**Stored data**
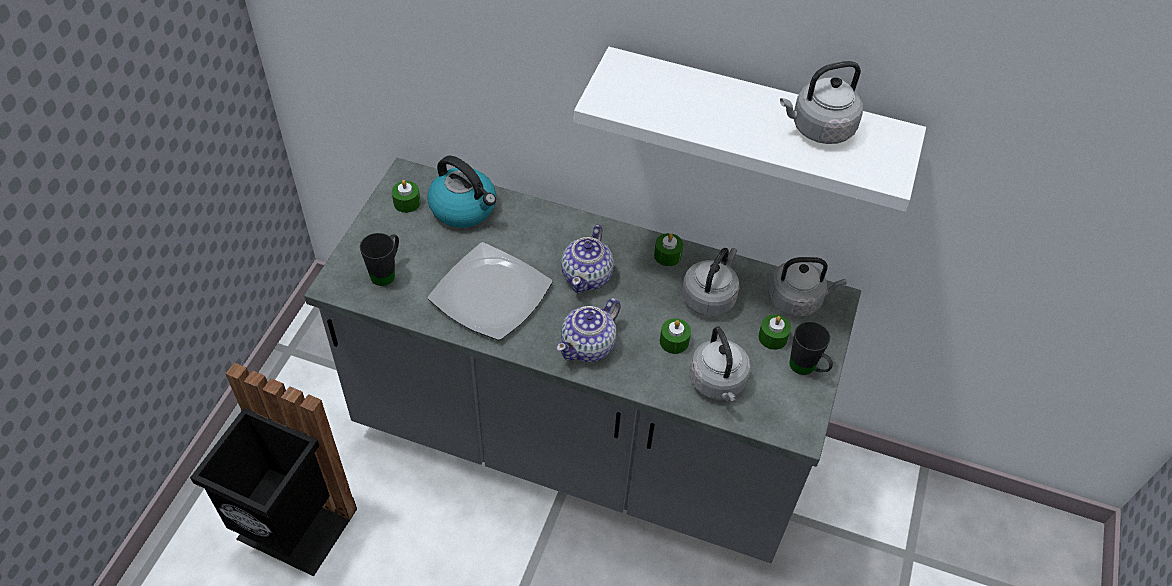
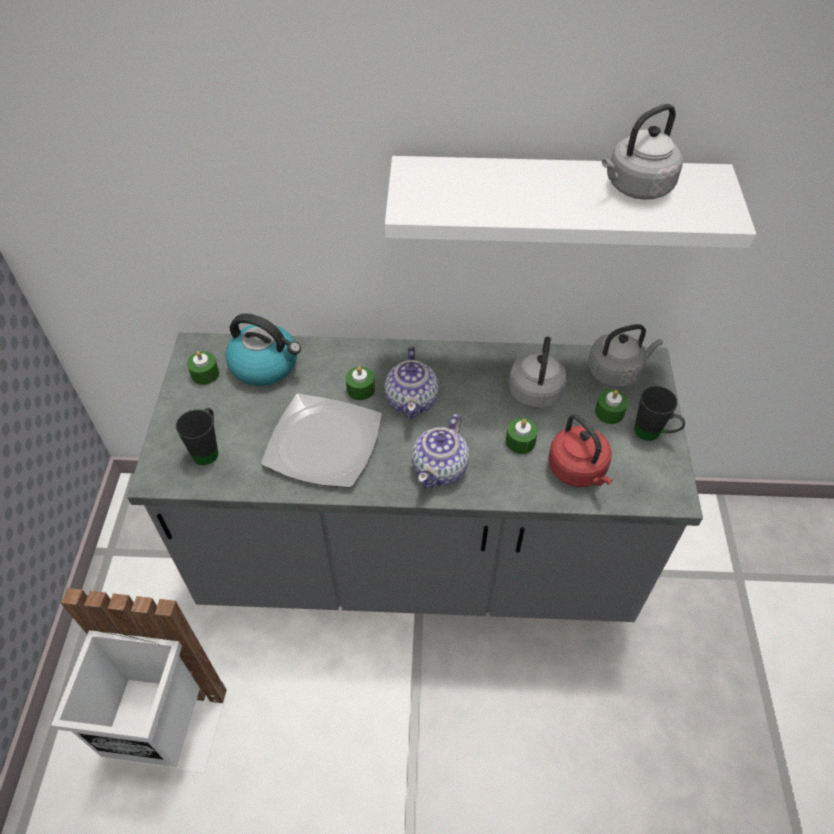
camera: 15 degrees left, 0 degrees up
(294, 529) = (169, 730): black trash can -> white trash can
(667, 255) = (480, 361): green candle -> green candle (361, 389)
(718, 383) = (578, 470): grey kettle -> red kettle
--
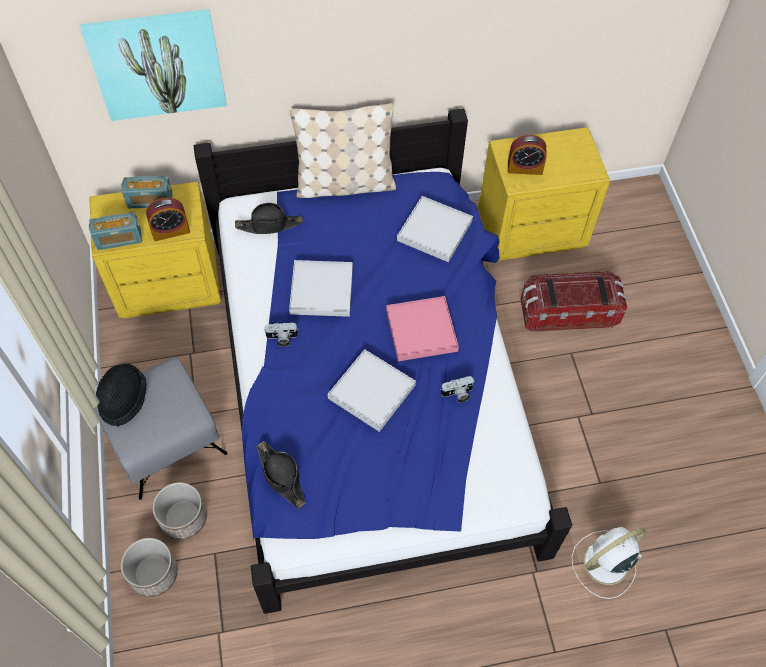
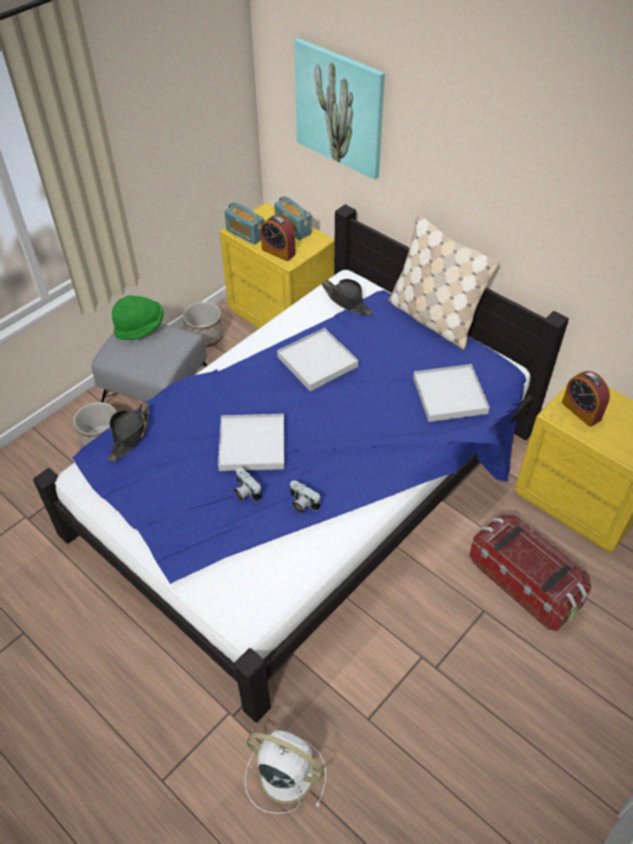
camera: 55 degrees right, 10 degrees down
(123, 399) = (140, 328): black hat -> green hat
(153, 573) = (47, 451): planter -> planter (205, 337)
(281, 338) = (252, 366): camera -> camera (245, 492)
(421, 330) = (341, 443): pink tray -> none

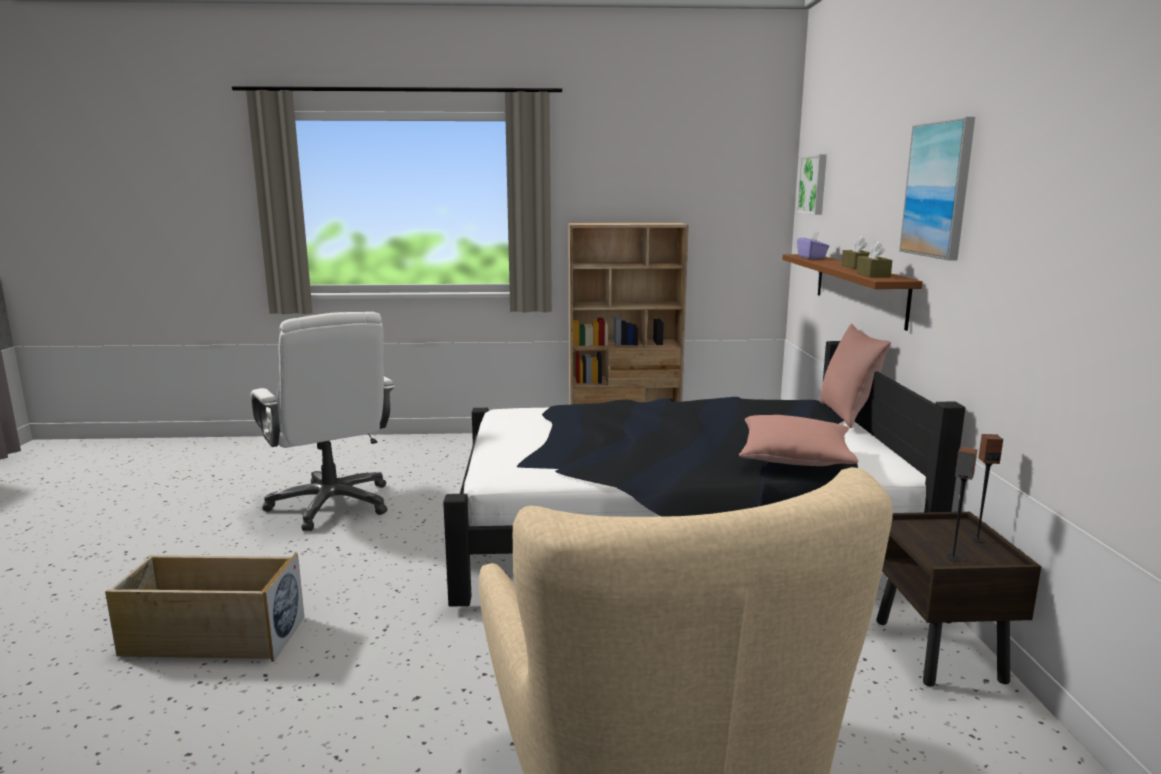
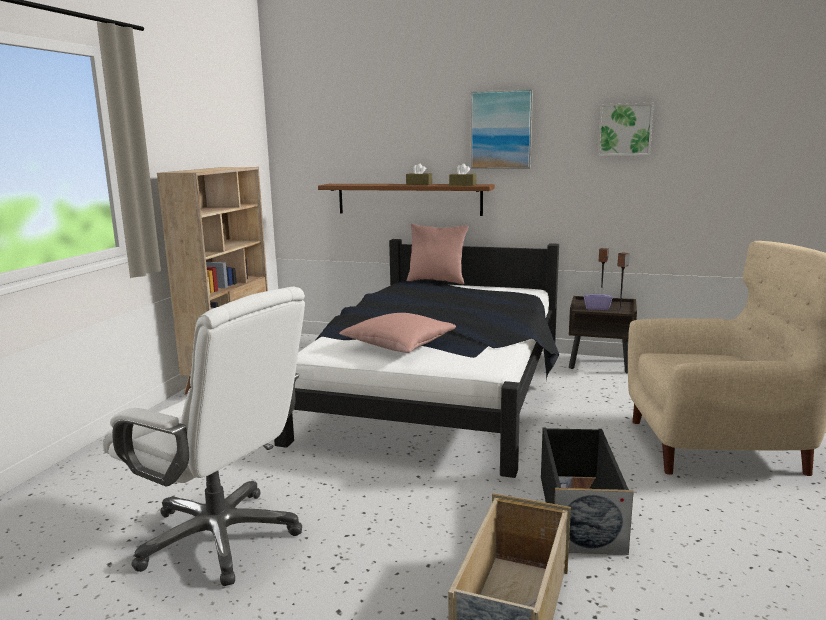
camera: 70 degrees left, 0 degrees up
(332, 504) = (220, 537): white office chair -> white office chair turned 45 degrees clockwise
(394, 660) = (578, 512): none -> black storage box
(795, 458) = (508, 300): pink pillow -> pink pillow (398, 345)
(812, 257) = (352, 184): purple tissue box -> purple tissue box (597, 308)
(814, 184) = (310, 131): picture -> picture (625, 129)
--
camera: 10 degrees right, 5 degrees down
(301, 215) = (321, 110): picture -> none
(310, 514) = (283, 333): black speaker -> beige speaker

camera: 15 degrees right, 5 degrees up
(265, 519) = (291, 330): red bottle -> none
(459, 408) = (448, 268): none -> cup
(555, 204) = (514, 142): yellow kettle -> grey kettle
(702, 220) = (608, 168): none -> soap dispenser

**Exercise**
Going through the entries, return every line holding the word "picture".

**Answer box**
(814, 184) = (310, 131): picture -> picture (625, 129)
(301, 215) = (321, 110): picture -> none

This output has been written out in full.